GOAL OF THE EXERCISE — Could you write the entries out again, exactly as they appear?

◆ ◆ ◆ ◆ ◆

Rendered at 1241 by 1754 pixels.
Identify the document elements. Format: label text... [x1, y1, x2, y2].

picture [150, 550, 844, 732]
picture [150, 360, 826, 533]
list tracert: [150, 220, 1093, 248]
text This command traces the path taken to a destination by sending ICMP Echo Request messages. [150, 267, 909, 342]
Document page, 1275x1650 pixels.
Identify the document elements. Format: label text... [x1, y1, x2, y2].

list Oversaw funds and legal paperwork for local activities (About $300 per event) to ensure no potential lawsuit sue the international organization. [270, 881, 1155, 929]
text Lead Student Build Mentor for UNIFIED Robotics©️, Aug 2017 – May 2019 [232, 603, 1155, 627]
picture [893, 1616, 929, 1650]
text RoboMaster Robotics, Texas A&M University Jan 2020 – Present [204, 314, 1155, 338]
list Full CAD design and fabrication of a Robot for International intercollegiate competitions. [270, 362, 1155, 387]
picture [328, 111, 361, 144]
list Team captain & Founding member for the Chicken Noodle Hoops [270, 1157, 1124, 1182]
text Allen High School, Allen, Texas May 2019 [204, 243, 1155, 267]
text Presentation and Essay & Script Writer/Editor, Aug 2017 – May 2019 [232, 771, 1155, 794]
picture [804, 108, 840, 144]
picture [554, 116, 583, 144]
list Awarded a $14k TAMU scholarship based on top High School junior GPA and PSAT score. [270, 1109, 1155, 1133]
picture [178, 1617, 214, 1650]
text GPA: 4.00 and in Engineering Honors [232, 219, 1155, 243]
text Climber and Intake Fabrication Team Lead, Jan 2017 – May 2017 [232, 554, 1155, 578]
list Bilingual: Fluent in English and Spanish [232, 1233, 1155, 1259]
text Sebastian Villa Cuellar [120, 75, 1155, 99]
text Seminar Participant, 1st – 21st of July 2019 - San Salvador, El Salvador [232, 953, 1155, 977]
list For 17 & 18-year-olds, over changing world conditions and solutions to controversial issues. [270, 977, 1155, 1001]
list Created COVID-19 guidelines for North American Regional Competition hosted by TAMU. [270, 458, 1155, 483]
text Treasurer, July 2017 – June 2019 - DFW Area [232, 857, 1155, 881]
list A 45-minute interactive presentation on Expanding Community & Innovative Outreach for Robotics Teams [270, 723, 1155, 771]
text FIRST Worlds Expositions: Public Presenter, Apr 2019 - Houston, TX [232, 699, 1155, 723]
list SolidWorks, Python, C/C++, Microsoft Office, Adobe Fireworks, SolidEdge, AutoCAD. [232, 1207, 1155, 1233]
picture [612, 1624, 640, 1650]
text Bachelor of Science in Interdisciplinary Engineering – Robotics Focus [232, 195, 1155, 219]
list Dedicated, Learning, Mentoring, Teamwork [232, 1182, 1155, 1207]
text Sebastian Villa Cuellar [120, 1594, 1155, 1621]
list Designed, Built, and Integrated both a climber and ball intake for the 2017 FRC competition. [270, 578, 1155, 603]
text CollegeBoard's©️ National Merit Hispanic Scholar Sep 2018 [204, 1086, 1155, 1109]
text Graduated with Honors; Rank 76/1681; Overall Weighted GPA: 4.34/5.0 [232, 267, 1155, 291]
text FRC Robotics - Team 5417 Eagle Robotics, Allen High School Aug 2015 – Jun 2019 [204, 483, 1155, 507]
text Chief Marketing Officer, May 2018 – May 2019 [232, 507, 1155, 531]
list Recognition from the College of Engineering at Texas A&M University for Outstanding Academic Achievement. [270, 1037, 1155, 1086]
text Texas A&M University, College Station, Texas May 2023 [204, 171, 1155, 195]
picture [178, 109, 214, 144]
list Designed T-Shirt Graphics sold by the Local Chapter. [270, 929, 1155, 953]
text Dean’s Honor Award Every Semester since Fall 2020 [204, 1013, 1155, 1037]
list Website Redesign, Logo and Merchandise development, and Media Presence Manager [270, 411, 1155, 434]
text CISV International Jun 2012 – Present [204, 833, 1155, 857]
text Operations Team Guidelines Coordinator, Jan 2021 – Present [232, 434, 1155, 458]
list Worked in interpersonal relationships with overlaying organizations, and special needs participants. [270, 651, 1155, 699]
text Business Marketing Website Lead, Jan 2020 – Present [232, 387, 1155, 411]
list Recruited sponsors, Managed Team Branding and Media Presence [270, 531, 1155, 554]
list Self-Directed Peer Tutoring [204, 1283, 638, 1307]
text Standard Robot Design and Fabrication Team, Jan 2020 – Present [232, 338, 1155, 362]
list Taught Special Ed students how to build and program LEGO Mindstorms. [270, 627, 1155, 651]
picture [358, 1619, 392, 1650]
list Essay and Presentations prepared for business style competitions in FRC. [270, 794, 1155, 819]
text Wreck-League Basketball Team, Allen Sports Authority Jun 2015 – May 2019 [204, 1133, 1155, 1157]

◆ ◆ ◆ ◆ ◆

EXERCISE RESULT —
Rendered at 1241 by 1754 pixels.
Identify the document elements. Format: label text... [x1, y1, x2, y2].

picture [150, 550, 844, 732]
picture [150, 360, 826, 533]
list tracert: [150, 220, 1093, 248]
text This command traces the path taken to a destination by sending ICMP Echo Request messages. [150, 267, 909, 342]
Document page, 1275x1650 pixels.
Identify the document elements. Format: label text... [x1, y1, x2, y2].

list Oversaw funds and legal paperwork for local activities (About $300 per event) to ensure no potential lawsuit sue the international organization. [270, 881, 1155, 929]
text Lead Student Build Mentor for UNIFIED Robotics©️, Aug 2017 – May 2019 [232, 603, 1155, 627]
picture [893, 1616, 929, 1650]
text RoboMaster Robotics, Texas A&M University Jan 2020 – Present [204, 314, 1155, 338]
list Full CAD design and fabrication of a Robot for International intercollegiate competitions. [270, 362, 1155, 387]
picture [328, 111, 361, 144]
list Team captain & Founding member for the Chicken Noodle Hoops [270, 1157, 1124, 1182]
text Allen High School, Allen, Texas May 2019 [204, 243, 1155, 267]
text Presentation and Essay & Script Writer/Editor, Aug 2017 – May 2019 [232, 771, 1155, 794]
picture [804, 108, 840, 144]
picture [554, 116, 583, 144]
list Awarded a $14k TAMU scholarship based on top High School junior GPA and PSAT score. [270, 1109, 1155, 1133]
picture [178, 1617, 214, 1650]
text GPA: 4.00 and in Engineering Honors [232, 219, 1155, 243]
text Climber and Intake Fabrication Team Lead, Jan 2017 – May 2017 [232, 554, 1155, 578]
list Bilingual: Fluent in English and Spanish [232, 1233, 1155, 1259]
text Sebastian Villa Cuellar [120, 75, 1155, 99]
text Seminar Participant, 1st – 21st of July 2019 - San Salvador, El Salvador [232, 953, 1155, 977]
list For 17 & 18-year-olds, over changing world conditions and solutions to controversial issues. [270, 977, 1155, 1001]
list Created COVID-19 guidelines for North American Regional Competition hosted by TAMU. [270, 458, 1155, 483]
text Treasurer, July 2017 – June 2019 - DFW Area [232, 857, 1155, 881]
list A 45-minute interactive presentation on Expanding Community & Innovative Outreach for Robotics Teams [270, 723, 1155, 771]
text FIRST Worlds Expositions: Public Presenter, Apr 2019 - Houston, TX [232, 699, 1155, 723]
list SolidWorks, Python, C/C++, Microsoft Office, Adobe Fireworks, SolidEdge, AutoCAD. [232, 1207, 1155, 1233]
picture [612, 1624, 640, 1650]
text Bachelor of Science in Interdisciplinary Engineering – Robotics Focus [232, 195, 1155, 219]
list Dedicated, Learning, Mentoring, Teamwork [232, 1182, 1155, 1207]
text Sebastian Villa Cuellar [120, 1594, 1155, 1621]
list Designed, Built, and Integrated both a climber and ball intake for the 2017 FRC competition. [270, 578, 1155, 603]
text CollegeBoard's©️ National Merit Hispanic Scholar Sep 2018 [204, 1086, 1155, 1109]
text Graduated with Honors; Rank 76/1681; Overall Weighted GPA: 4.34/5.0 [232, 267, 1155, 291]
text FRC Robotics - Team 5417 Eagle Robotics, Allen High School Aug 2015 – Jun 2019 [204, 483, 1155, 507]
text Chief Marketing Officer, May 2018 – May 2019 [232, 507, 1155, 531]
list Recognition from the College of Engineering at Texas A&M University for Outstanding Academic Achievement. [270, 1037, 1155, 1086]
text Texas A&M University, College Station, Texas May 2023 [204, 171, 1155, 195]
picture [178, 109, 214, 144]
list Designed T-Shirt Graphics sold by the Local Chapter. [270, 929, 1155, 953]
text Dean’s Honor Award Every Semester since Fall 2020 [204, 1013, 1155, 1037]
list Website Redesign, Logo and Merchandise development, and Media Presence Manager [270, 411, 1155, 434]
text CISV International Jun 2012 – Present [204, 833, 1155, 857]
text Operations Team Guidelines Coordinator, Jan 2021 – Present [232, 434, 1155, 458]
list Worked in interpersonal relationships with overlaying organizations, and special needs participants. [270, 651, 1155, 699]
text Business Marketing Website Lead, Jan 2020 – Present [232, 387, 1155, 411]
list Recruited sponsors, Managed Team Branding and Media Presence [270, 531, 1155, 554]
list Self-Directed Peer Tutoring [204, 1283, 638, 1307]
text Standard Robot Design and Fabrication Team, Jan 2020 – Present [232, 338, 1155, 362]
list Taught Special Ed students how to build and program LEGO Mindstorms. [270, 627, 1155, 651]
picture [358, 1619, 392, 1650]
list Essay and Presentations prepared for business style competitions in FRC. [270, 794, 1155, 819]
text Wreck-League Basketball Team, Allen Sports Authority Jun 2015 – May 2019 [204, 1133, 1155, 1157]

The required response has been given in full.